Over the next several weeks over 15 candidates agreed to take our pledge and local news organizations from Hawaii to Boston picked up the story of how candidates ranked in our Scorecard. In September, Marist College’s highly respected political research organization, the Marist Institute for Public Opinion, evaluated the Scorecard and was impressed. They found it to be “a rigorous assessment, using a number of quantitative factors, to score public officeholders on how much of a ‘common grounder’ they are…. It’s not about issue position but rather focuses on how much an office holder reaches out to those on the ‘other’ side.”

We closed out our 2020 programming with a fascinating webinar featuring members of the cast of Stars and Strife, a documentary about polarization in America and what can be done individually and collectively to address it. NYT columnist David Brooks moderated an in-depth, candid and substantive discussion with former Secretary of Defense Leon Panetta, BLM of Greater New York’s Hawk Newsome, business leader Katherine Gehl and the film’s writer and director, David Smick.

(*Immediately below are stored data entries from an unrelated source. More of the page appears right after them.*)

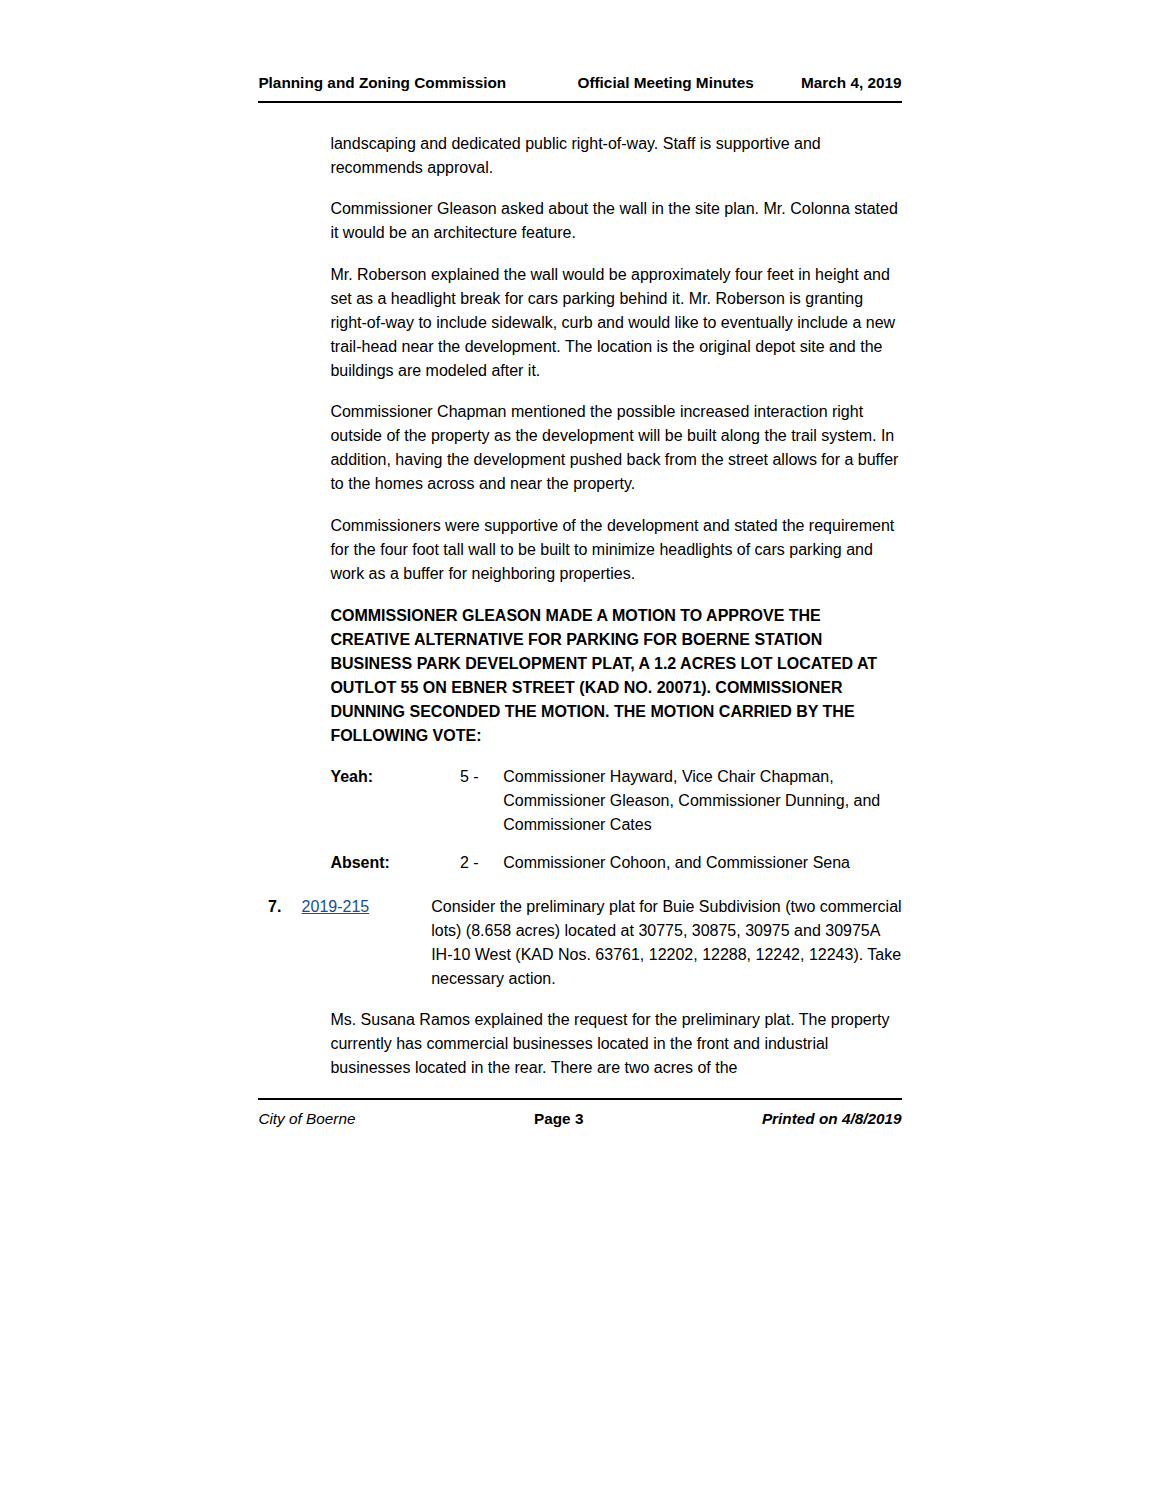Planning and Zoning Commission
Official Meeting Minutes
March 4, 2019
landscaping and dedicated public right-of-way. Staff is supportive and recommends approval.
Commissioner Gleason asked about the wall in the site plan. Mr. Colonna stated it would be an architecture feature.
Mr. Roberson explained the wall would be approximately four feet in height and set as a headlight break for cars parking behind it. Mr. Roberson is granting right-of-way to include sidewalk, curb and would like to eventually include a new trail-head near the development. The location is the original depot site and the buildings are modeled after it.
Commissioner Chapman mentioned the possible increased interaction right outside of the property as the development will be built along the trail system. In addition, having the development pushed back from the street allows for a buffer to the homes across and near the property.
Commissioners were supportive of the development and stated the requirement for the four foot tall wall to be built to minimize headlights of cars parking and work as a buffer for neighboring properties.
COMMISSIONER GLEASON MADE A MOTION TO APPROVE THE CREATIVE ALTERNATIVE FOR PARKING FOR BOERNE STATION BUSINESS PARK DEVELOPMENT PLAT, A 1.2 ACRES LOT LOCATED AT OUTLOT 55 ON EBNER STREET (KAD NO. 20071). COMMISSIONER DUNNING SECONDED THE MOTION. THE MOTION CARRIED BY THE FOLLOWING VOTE:
Yeah:
5 -
Commissioner Hayward, Vice Chair Chapman, Commissioner Gleason, Commissioner Dunning, and Commissioner Cates
Absent:
2 -
Commissioner Cohoon, and Commissioner Sena
7.
2019-215
Consider the preliminary plat for Buie Subdivision (two commercial lots) (8.658 acres) located at 30775, 30875, 30975 and 30975A IH-10 West (KAD Nos. 63761, 12202, 12288, 12242, 12243). Take necessary action.
Ms. Susana Ramos explained the request for the preliminary plat. The property currently has commercial businesses located in the front and industrial businesses located in the rear. There are two acres of the
City of Boerne
Page 3
Printed on 4/8/2019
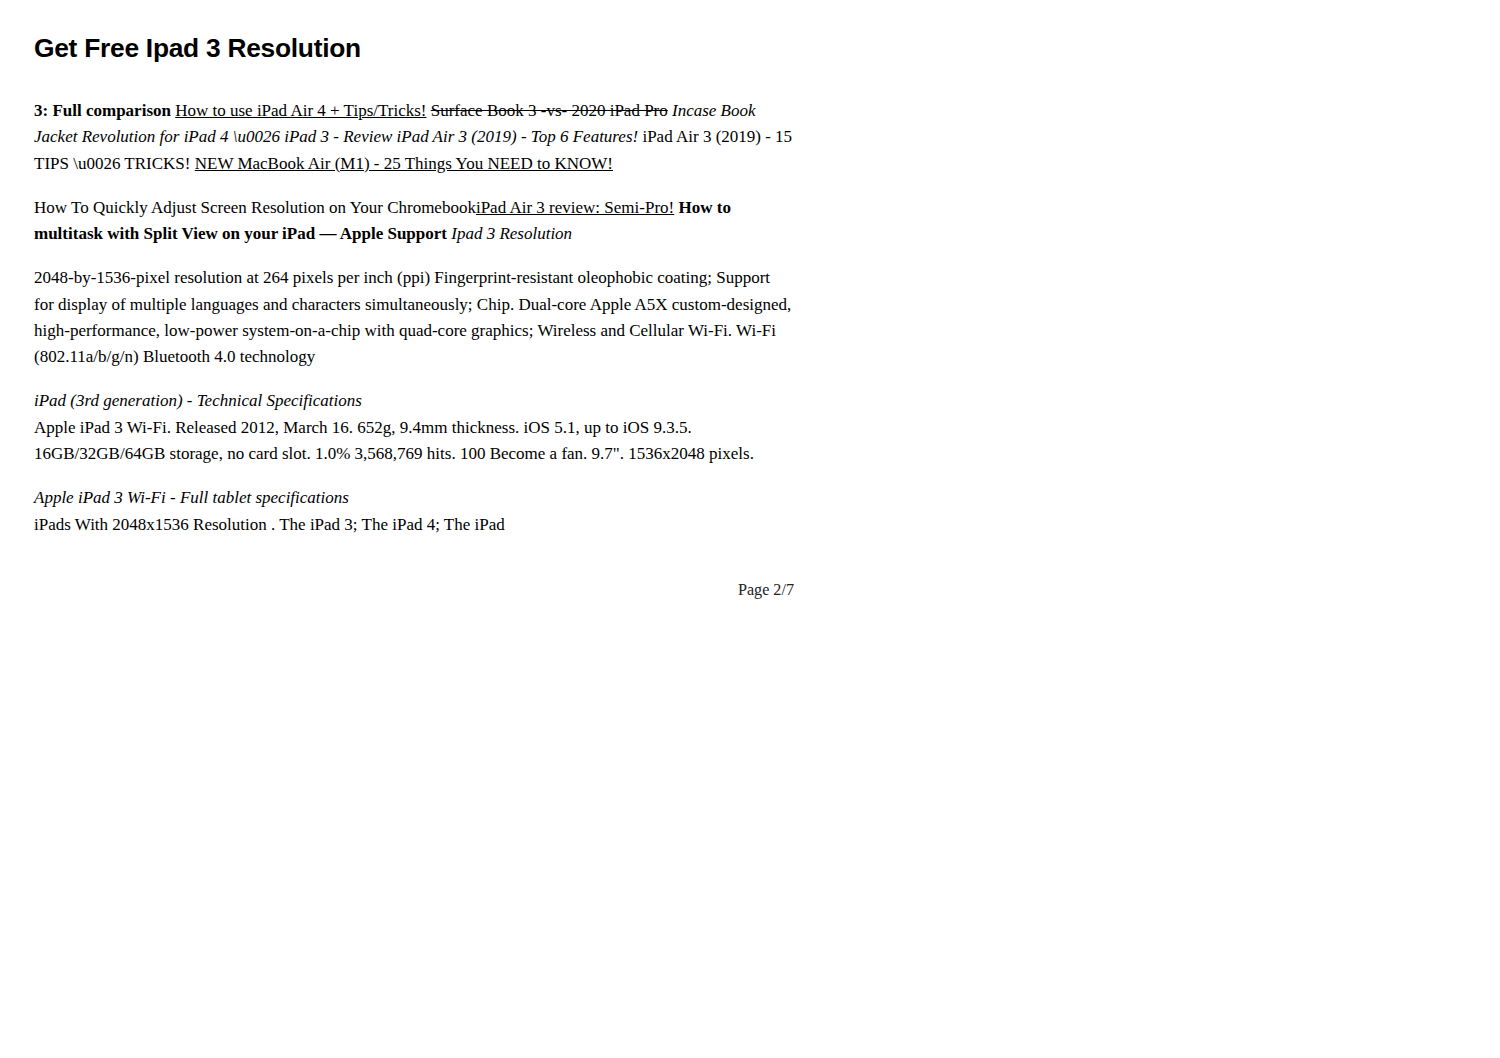Get Free Ipad 3 Resolution
3: Full comparison How to use iPad Air 4 + Tips/Tricks! Surface Book 3 -vs- 2020 iPad Pro Incase Book Jacket Revolution for iPad 4 \u0026 iPad 3 - Review iPad Air 3 (2019) - Top 6 Features! iPad Air 3 (2019) - 15 TIPS \u0026 TRICKS! NEW MacBook Air (M1) - 25 Things You NEED to KNOW!
How To Quickly Adjust Screen Resolution on Your ChromebookiPad Air 3 review: Semi-Pro! How to multitask with Split View on your iPad — Apple Support Ipad 3 Resolution
2048-by-1536-pixel resolution at 264 pixels per inch (ppi) Fingerprint-resistant oleophobic coating; Support for display of multiple languages and characters simultaneously; Chip. Dual-core Apple A5X custom-designed, high-performance, low-power system-on-a-chip with quad-core graphics; Wireless and Cellular Wi-Fi. Wi-Fi (802.11a/b/g/n) Bluetooth 4.0 technology
iPad (3rd generation) - Technical Specifications
Apple iPad 3 Wi-Fi. Released 2012, March 16. 652g, 9.4mm thickness. iOS 5.1, up to iOS 9.3.5. 16GB/32GB/64GB storage, no card slot. 1.0% 3,568,769 hits. 100 Become a fan. 9.7". 1536x2048 pixels.
Apple iPad 3 Wi-Fi - Full tablet specifications
iPads With 2048x1536 Resolution . The iPad 3; The iPad 4; The iPad
Page 2/7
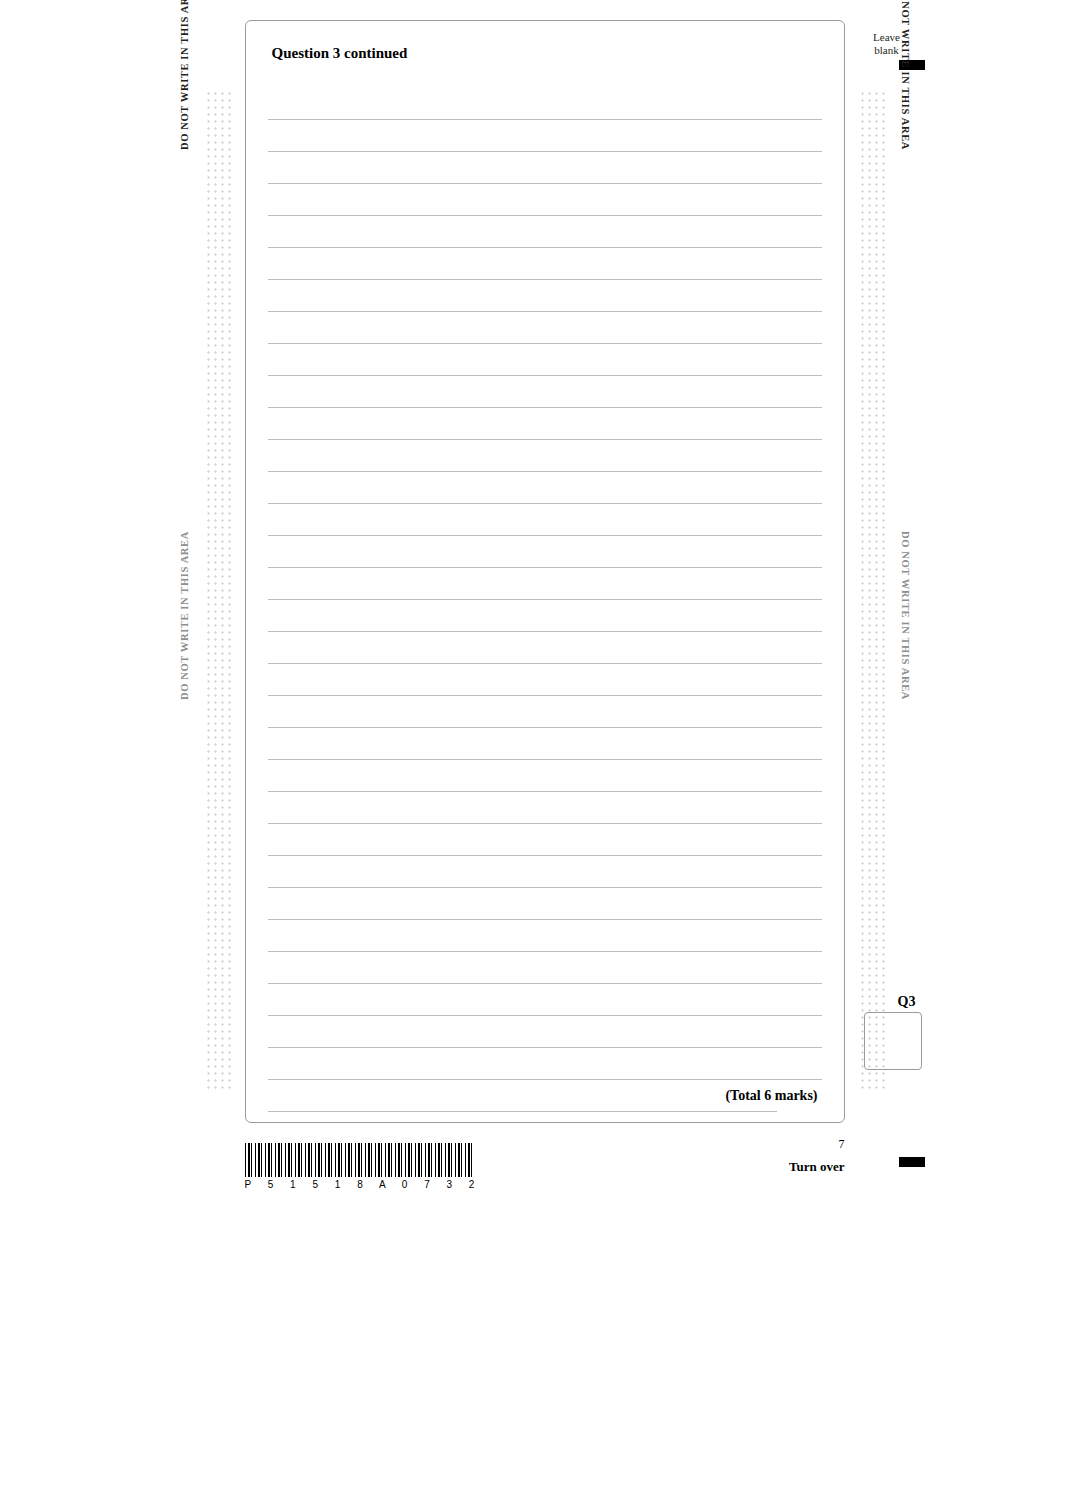DO NOT WRITE IN THIS AREA
DO NOT WRITE IN THIS AREA
DO NOT WRITE IN THIS AREA
DO NOT WRITE IN THIS AREA
Leave
blank
Question 3 continued
Q3
(Total 6 marks)
P 5 1 5 1 8 A 0 7 3 2
7
Turn over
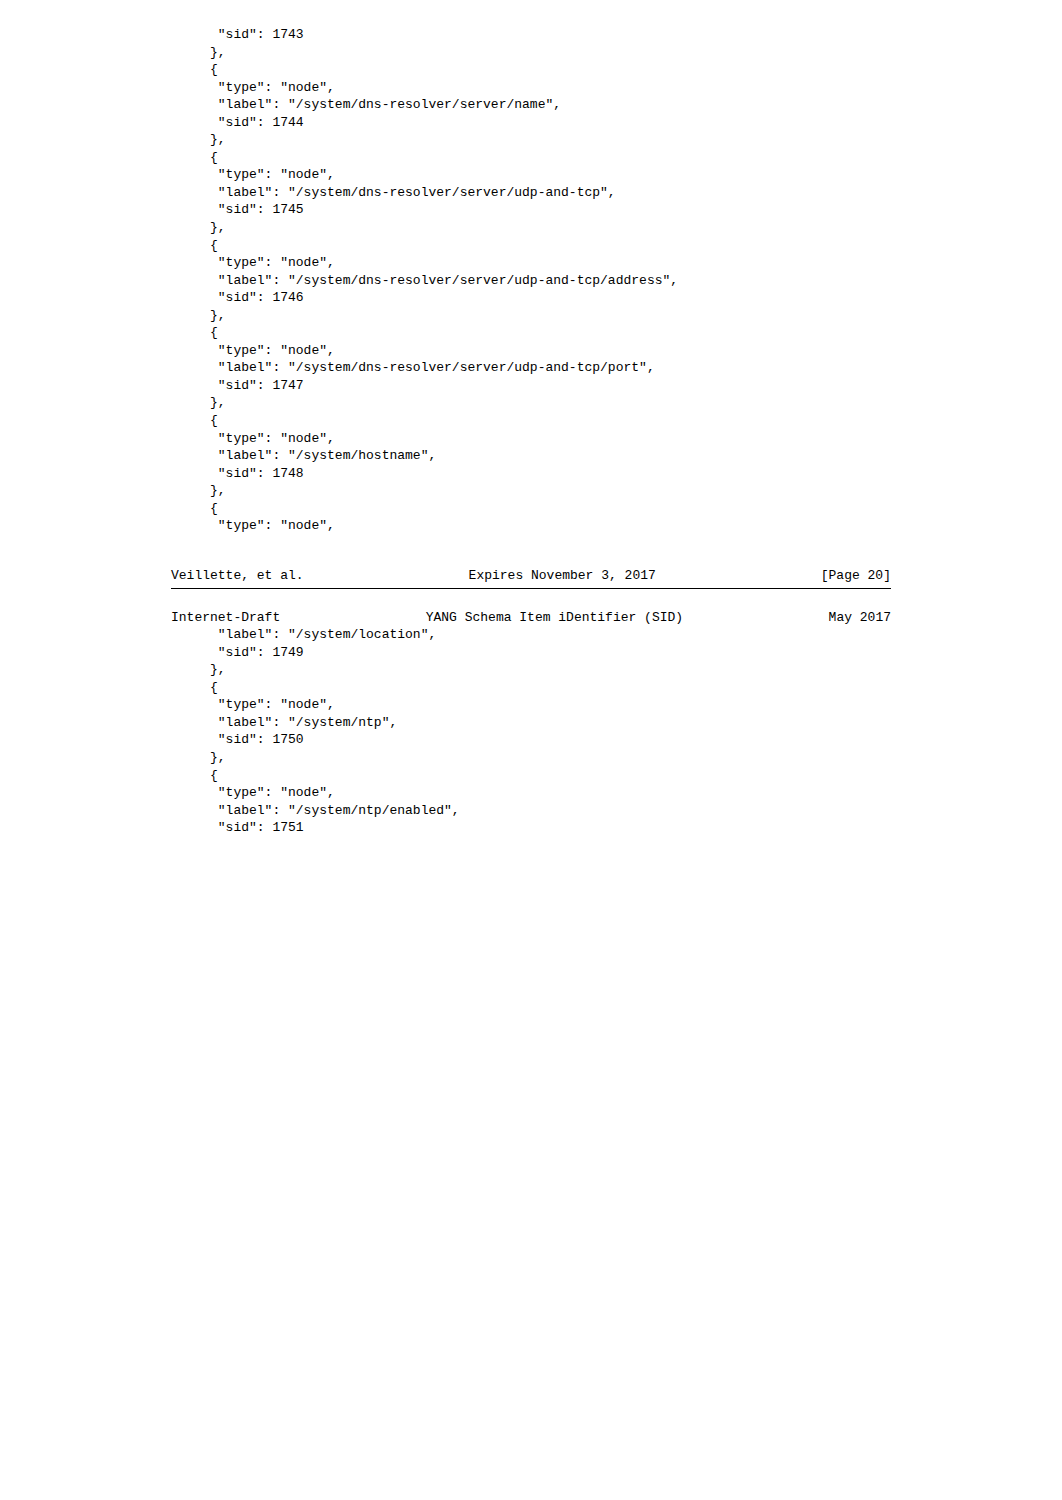"sid": 1743
     },
     {
      "type": "node",
      "label": "/system/dns-resolver/server/name",
      "sid": 1744
     },
     {
      "type": "node",
      "label": "/system/dns-resolver/server/udp-and-tcp",
      "sid": 1745
     },
     {
      "type": "node",
      "label": "/system/dns-resolver/server/udp-and-tcp/address",
      "sid": 1746
     },
     {
      "type": "node",
      "label": "/system/dns-resolver/server/udp-and-tcp/port",
      "sid": 1747
     },
     {
      "type": "node",
      "label": "/system/hostname",
      "sid": 1748
     },
     {
      "type": "node",
Veillette, et al. Expires November 3, 2017[Page 20]
Internet-Draft YANG Schema Item iDentifier (SID) May 2017
      "label": "/system/location",
      "sid": 1749
     },
     {
      "type": "node",
      "label": "/system/ntp",
      "sid": 1750
     },
     {
      "type": "node",
      "label": "/system/ntp/enabled",
      "sid": 1751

As we have successfully made a significant shift in how we pursue our mission, we look forward with great anticipation to 2021. We are planning more webinars with notable panelists, continued delivery of our podcast series, enhancement of our Scorecard and new programming elements and tools.

In addition, we anticipate working with like-minded organizations in what is called the “Democracy Reform” movement that we are a part of. We believe strong partnerships are key to the successful pursuit of our mission moving forward.

We also believe every one of us has an important role in bringing light, not heat, to our country’s civil discourse. In this year of unprecedented crisis and division, we are thankful to be part of a community that continues seeking common ground.